"Cut Here" is a song by English rock band The Cure, released as a single in October 2001 from their best-of compilation Greatest Hits released the same year.

Content 

Cure frontman Robert Smith wrote the song in memory of his friend Billy Mackenzie, the lead singer of the new wave band Associates, who committed suicide in 1997.  The title of the song does not relate directly to the lyrical content; it is an anagram of "The Cure".

Regarding its musical style, AllMusic wrote that the song "rises with early sounds of Madchester".

Release 

The track was released as a single from the band's 2001 Greatest Hits compilation, reaching number 54 on the UK Singles Chart. It is the band's last release for record label Fiction.

________

== What needs to be done ==
In the text about the song "Cut Here," rewrite the passage between "Cure frontman Robert" and "record label Fiction.", inclusive, substituting "words" for "lyrical content".

________

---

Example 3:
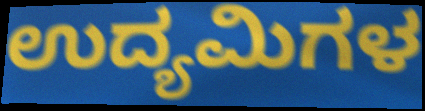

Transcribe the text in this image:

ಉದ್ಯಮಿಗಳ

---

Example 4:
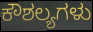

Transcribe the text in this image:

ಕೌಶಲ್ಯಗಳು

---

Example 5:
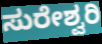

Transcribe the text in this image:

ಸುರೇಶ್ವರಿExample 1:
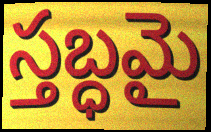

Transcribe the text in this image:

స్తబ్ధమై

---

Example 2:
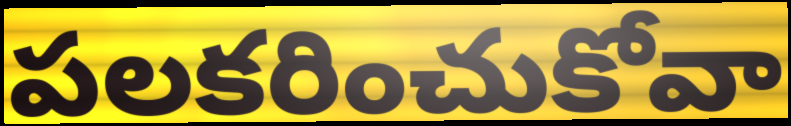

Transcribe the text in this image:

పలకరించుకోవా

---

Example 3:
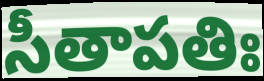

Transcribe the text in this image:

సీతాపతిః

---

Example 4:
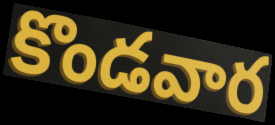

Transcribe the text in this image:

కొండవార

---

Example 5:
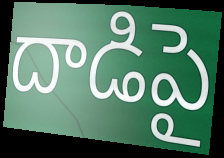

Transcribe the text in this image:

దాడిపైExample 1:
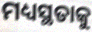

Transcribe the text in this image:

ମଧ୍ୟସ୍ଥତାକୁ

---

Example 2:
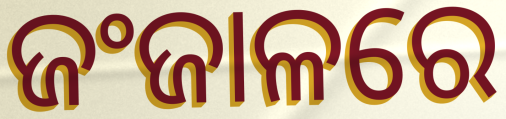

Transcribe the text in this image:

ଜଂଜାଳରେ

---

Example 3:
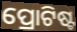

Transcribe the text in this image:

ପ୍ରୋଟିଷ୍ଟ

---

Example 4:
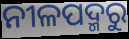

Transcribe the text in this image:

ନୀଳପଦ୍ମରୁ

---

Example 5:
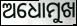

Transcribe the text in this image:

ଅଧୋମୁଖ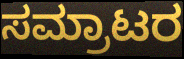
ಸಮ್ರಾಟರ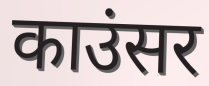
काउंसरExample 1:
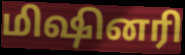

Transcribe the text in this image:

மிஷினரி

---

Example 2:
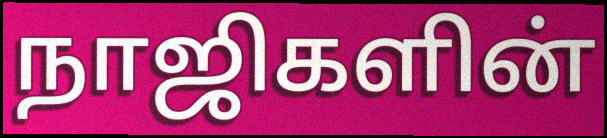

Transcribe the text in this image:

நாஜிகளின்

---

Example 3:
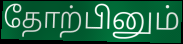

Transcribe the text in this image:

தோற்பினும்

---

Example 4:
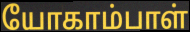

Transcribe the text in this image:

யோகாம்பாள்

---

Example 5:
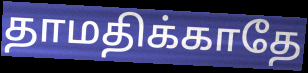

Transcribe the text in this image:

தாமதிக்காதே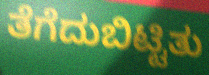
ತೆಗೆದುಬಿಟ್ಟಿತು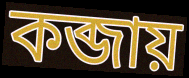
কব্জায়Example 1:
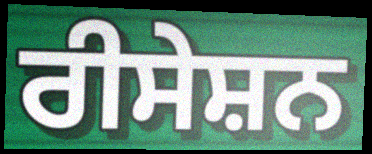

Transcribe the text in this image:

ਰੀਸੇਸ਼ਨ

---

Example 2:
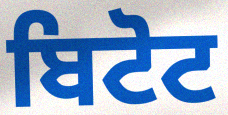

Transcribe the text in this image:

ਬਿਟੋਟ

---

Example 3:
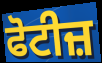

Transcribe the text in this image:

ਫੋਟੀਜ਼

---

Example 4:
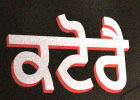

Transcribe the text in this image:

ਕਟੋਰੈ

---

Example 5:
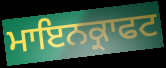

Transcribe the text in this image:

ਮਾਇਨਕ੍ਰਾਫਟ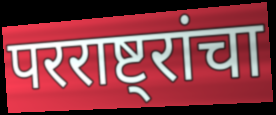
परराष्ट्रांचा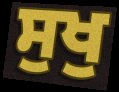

________

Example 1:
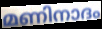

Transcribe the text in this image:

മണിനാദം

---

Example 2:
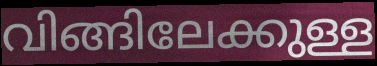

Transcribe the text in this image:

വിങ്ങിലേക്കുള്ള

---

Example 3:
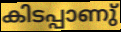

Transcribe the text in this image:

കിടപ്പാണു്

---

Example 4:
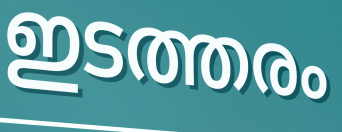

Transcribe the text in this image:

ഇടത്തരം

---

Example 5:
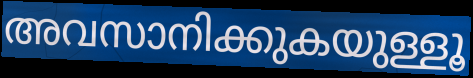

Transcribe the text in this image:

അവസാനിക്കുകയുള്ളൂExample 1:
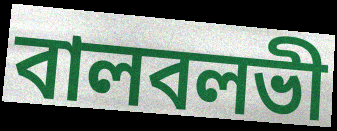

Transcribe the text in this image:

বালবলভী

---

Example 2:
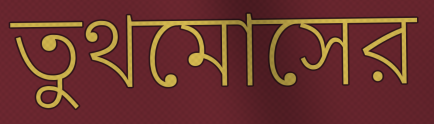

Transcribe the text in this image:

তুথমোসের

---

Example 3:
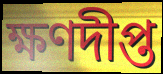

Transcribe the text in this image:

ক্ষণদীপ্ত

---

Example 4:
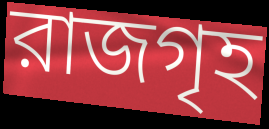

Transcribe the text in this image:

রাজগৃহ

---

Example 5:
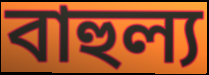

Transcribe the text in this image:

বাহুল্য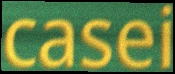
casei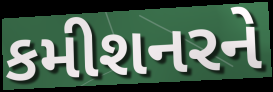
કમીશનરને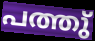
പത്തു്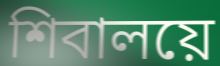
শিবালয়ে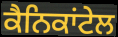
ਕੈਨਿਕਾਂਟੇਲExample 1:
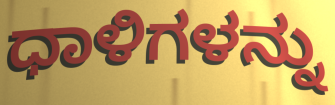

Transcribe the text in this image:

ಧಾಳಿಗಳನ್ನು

________

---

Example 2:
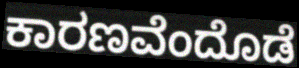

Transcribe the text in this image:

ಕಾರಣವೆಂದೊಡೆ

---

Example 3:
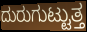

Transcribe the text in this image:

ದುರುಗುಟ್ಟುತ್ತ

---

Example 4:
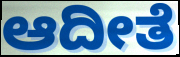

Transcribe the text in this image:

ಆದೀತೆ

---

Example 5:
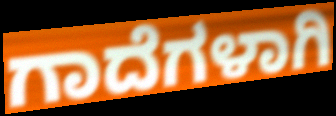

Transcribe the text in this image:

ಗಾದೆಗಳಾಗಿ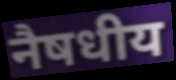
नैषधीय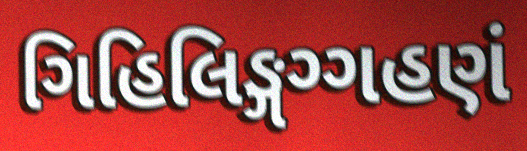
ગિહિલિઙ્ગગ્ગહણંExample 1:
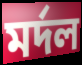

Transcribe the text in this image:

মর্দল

________

== Exercise output ==
Cure frontman Robert Smith wrote the song in memory of his friend Billy Mackenzie, the lead singer of the new wave band Associates, who committed suicide in 1997.  The title of the song does not relate directly to the words; it is an anagram of "The Cure".

Regarding its musical style, AllMusic wrote that the song "rises with early sounds of Madchester".

Release 

The track was released as a single from the band's 2001 Greatest Hits compilation, reaching number 54 on the UK Singles Chart. It is the band's last release for record label Fiction.